Credit: Reuters Photo
Caracas; A Venezuelan toddler who was separated from her parents when they crossed the US-Mexico border a year ago and who remained in the US when they were deported arrived in the South American country on a removal flight on Wednesday.
Major figures in Venezuela's socialist government, which is under extensive US sanctions, had repeatedly called for Maikelys Espinoza Bernal, aged 2, to be returned to her mother, Yorely Bernal, who was deported back to Venezuela in April.
Images on state television showed First Lady Cilia Flores holding the child in her arms at the international airport near Caracas.

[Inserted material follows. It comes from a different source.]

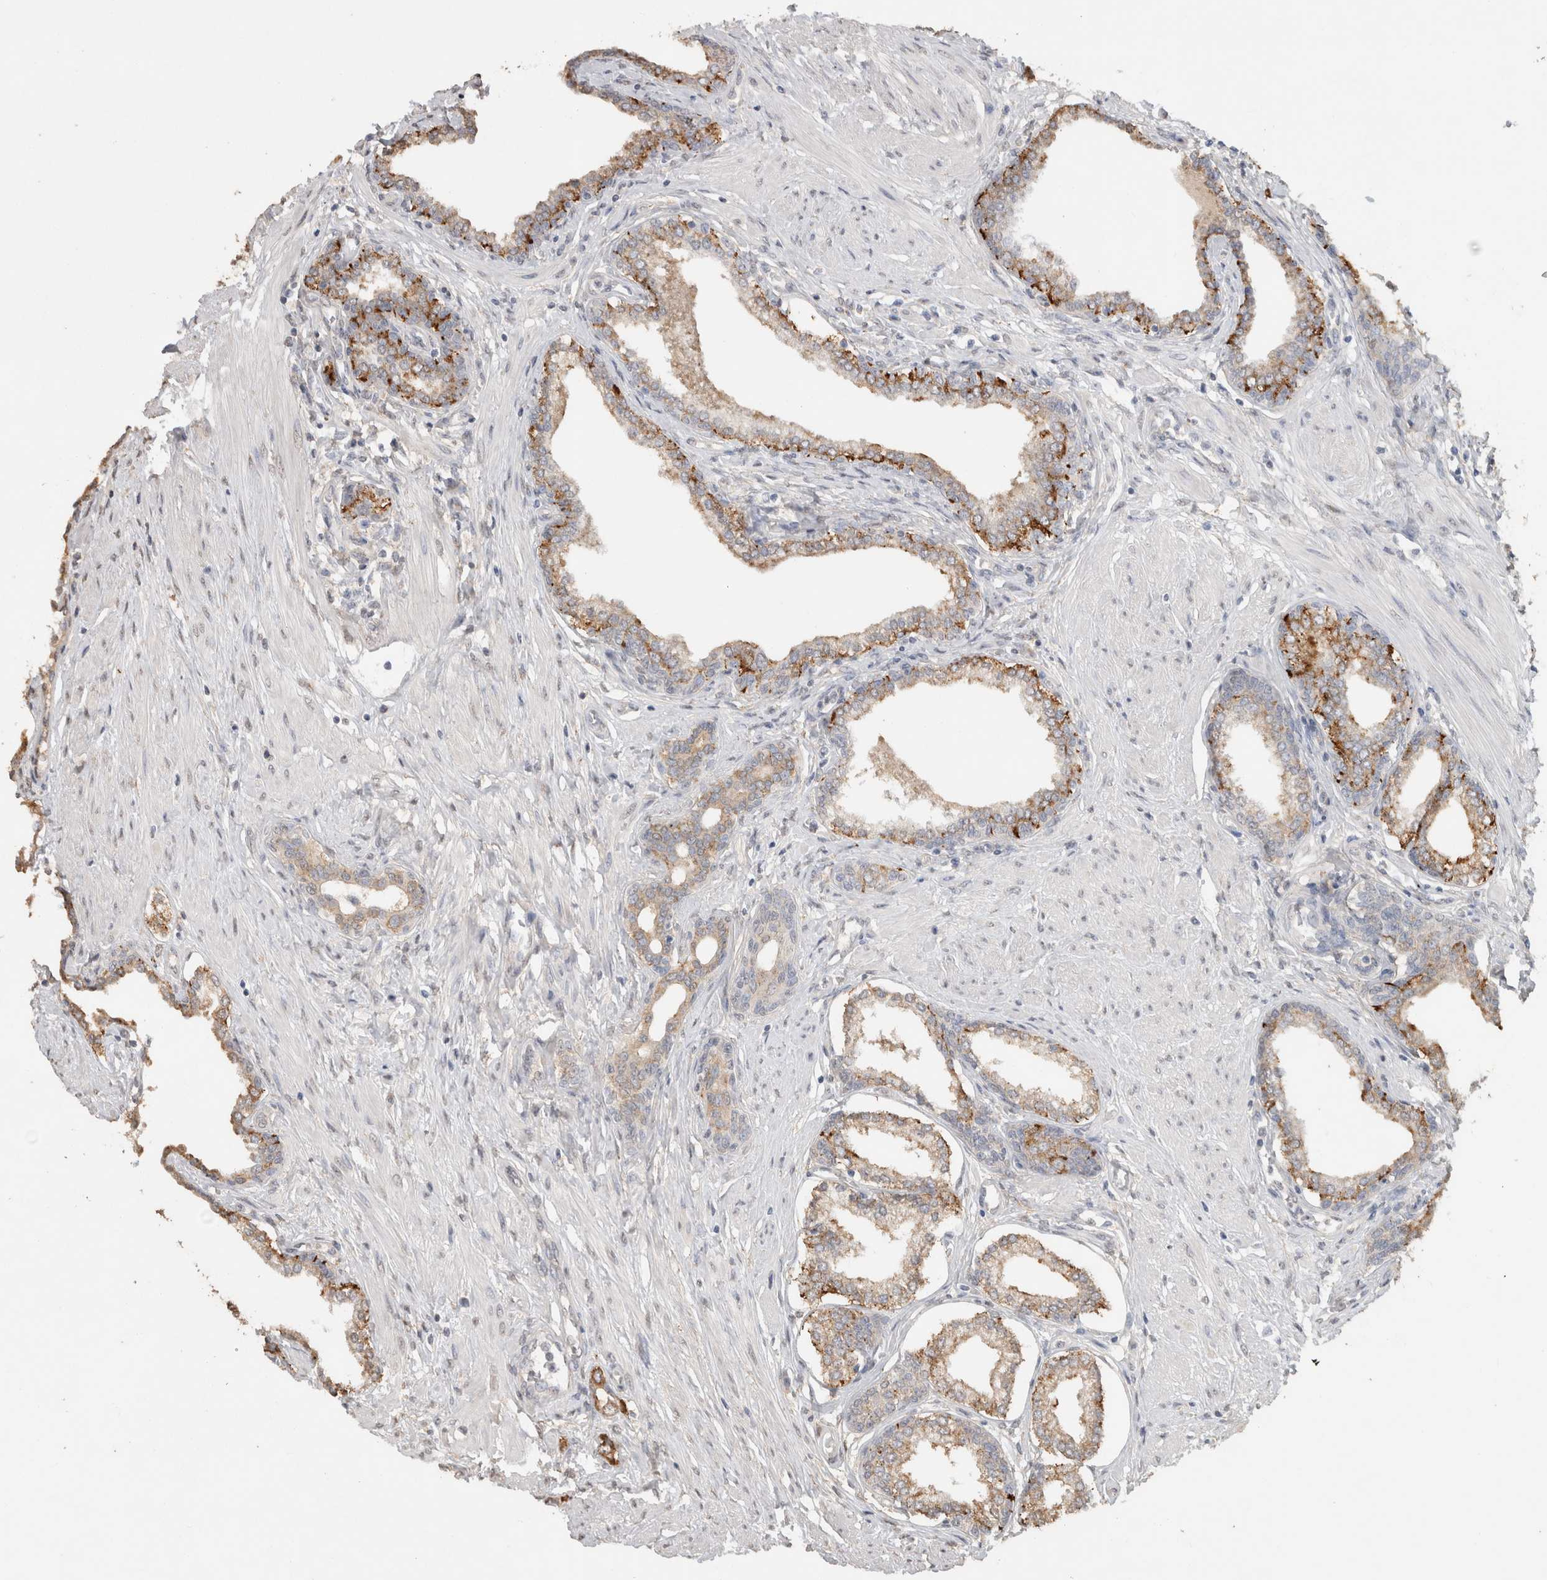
{"staining": {"intensity": "moderate", "quantity": ">75%", "location": "cytoplasmic/membranous"}, "tissue": "prostate cancer", "cell_type": "Tumor cells", "image_type": "cancer", "snomed": [{"axis": "morphology", "description": "Adenocarcinoma, High grade"}, {"axis": "topography", "description": "Prostate"}], "caption": "Protein expression by IHC displays moderate cytoplasmic/membranous expression in approximately >75% of tumor cells in prostate cancer (high-grade adenocarcinoma). The protein is stained brown, and the nuclei are stained in blue (DAB (3,3'-diaminobenzidine) IHC with brightfield microscopy, high magnification).", "gene": "NAALADL2", "patient": {"sex": "male", "age": 52}}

The toddler's return has been "a battle every day and today we have a great victory," said Interior Minister Diosdado Cabello, who was also at the airport.
The baby's father, Maiker Espinoza, 25, was sent to CECOT, the notorious maximum security prison in El Salvador where the Trump administration has sent at least 137 Venezuelans under the 1798 Alien Enemies Act, in March.
The Department of Homeland Security (DHS) said in late April that Espinoza is "a lieutenant" in Tren De Aragua, a Venezuelan prison gang. They said he oversees "homicides, drug sales, kidnappings, extortion, sex trafficking and operates a torture house," though they provided no evidence.
Espinoza's family roundly denied the claim to Reuters.
"At no time has my son been involved with them," his mother, Maria Escalona, told Reuters this month. "I think this is political - they are using the case of my son to cover up the horror that is being committed against all these innocents."
DHS said the child's mother Bernal recruited young women for drug smuggling and sex work, though it also provided no evidence. The family has also denied the claim.
The couple met while living as migrants in Peru, where their daughter was born, his mother Escalona said, adding they were in migrant detention during their entire stay in the United States after turning themselves in at the border.
The toddler has been in the care of the Office of Refugee Resettlement in the US since May 2024.